McGill is prominent in new NCEs

BRONWYN CHESTER | More than 33 McGill researchers will soon benefit from the federal government's creation of three new Networks of Centres of Excellence that was announced last week. Over the next four years, $41 million will be invested in the Canadian Arthritis Network (CAN), the Geomatics for Informed Decisions (GEOD) Network and the Mathematics of Information Technology and Complex Systems Network (MITACS).

Electrical and computer engineering professor Peter Caines, a mathematician, is particularly proud of the fact that the MITACS submission, made a year ago last June when the federal government announced it was looking for submissions for the three new NCEs, reportedly ranked number one among the 11 finalists chosen from the initial 72 letters of intent. He credits C.D. Charalambous, a visiting professor in the Department of Electrical and Computer Engineering, with initiating the project in partnership with École Polytechnique. That the $14.4 million network went to mathematics, "is a tremendous vote of support from the Centres of Excellence for mathematics in its application as a crucial part of high technology," says Caines.

Nine McGill researchers, including faculty from physiology, engineering and computer science, are involved in the pan-Canadian MITAC network which, like all NCEs, includes members from academia, industry and government.

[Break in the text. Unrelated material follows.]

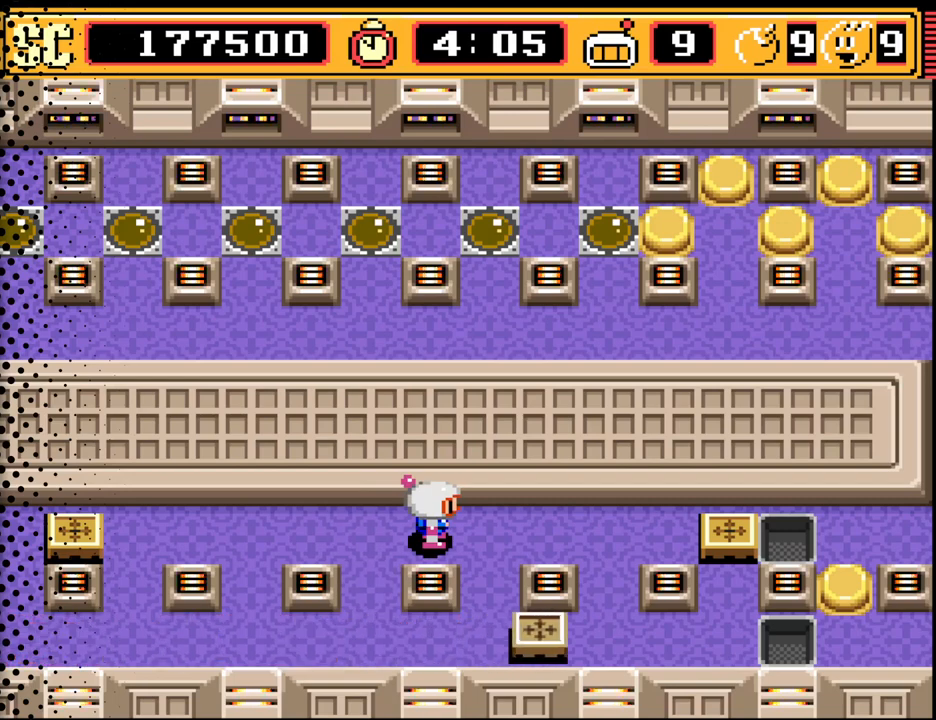
{"buttons": [], "events": [[167, "DPAD_RIGHT", "down"], [267, "DPAD_RIGHT", "up"], [333, "DPAD_DOWN", "down"], [500, "DPAD_DOWN", "up"]]}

CAN too, was a joint initiative of McGill's, this time with the University of Toronto. Surgery professor Robin Poole, the director of the Joint Diseases Laboratory at Shriners Hospital and now associate director of CAN, is elated that the network, which will involve 16 clinical research centres across the country, will fly. The project will study and develop interventions for arthritis in its entirety, from the genetic/molecular level to bio-engineering and a variety of therapeutic responses to the disease, to the question of quality of life. "The bottom line is that CAN is bringing together all the individual arthritis research efforts like never before," says Poole.

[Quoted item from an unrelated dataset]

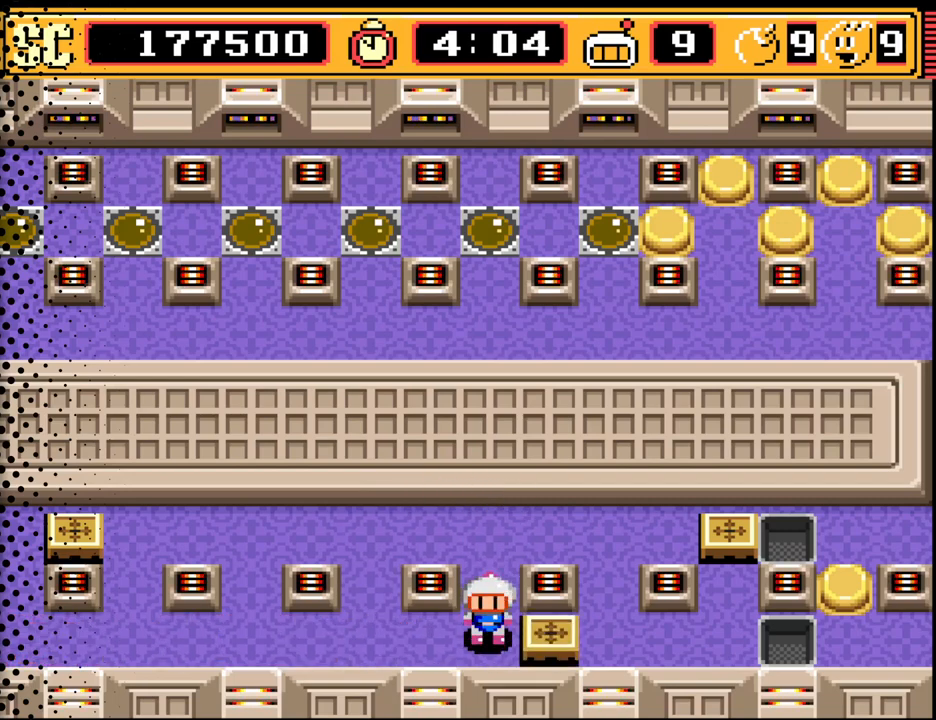
{"buttons": [], "events": []}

For the four million Canadians afflicted with one form or another of arthritis, this will be the first time they will "be helped by a whole network of arthritis health care providers," said Poole, who will be joined by 19 other McGill-affiliated researchers in the $14.5 million CAN.

The GEOID Network too is a project combining both technological and human concerns, this time regarding geomatics, a term, coined in Canada, meaning "the acquisition, analysis and management of spatial data from scientific, administrative, legal and technical operations." Among the four McGill researchers involved in the $12 million network are computer science professor Tim Merrett and psychology professor Tony Marley.

Merrett, a data base specialist, will be addressing the problem of rendering useful and accessible the vast quantities of information gathered by such devices as land observation satellites. The GEOID Network "gives us an opportunity to work with the applications. There are industrial partners that have problems and we will help solve them and deepen the understanding of geomatics," he says.

Marley, for his part, is concerned with how people perceive and represent spatial information. "We have a limited understanding of how the brain represents spatial information," he says, adding that such an understanding is "important to make the technology user-friendly and useful."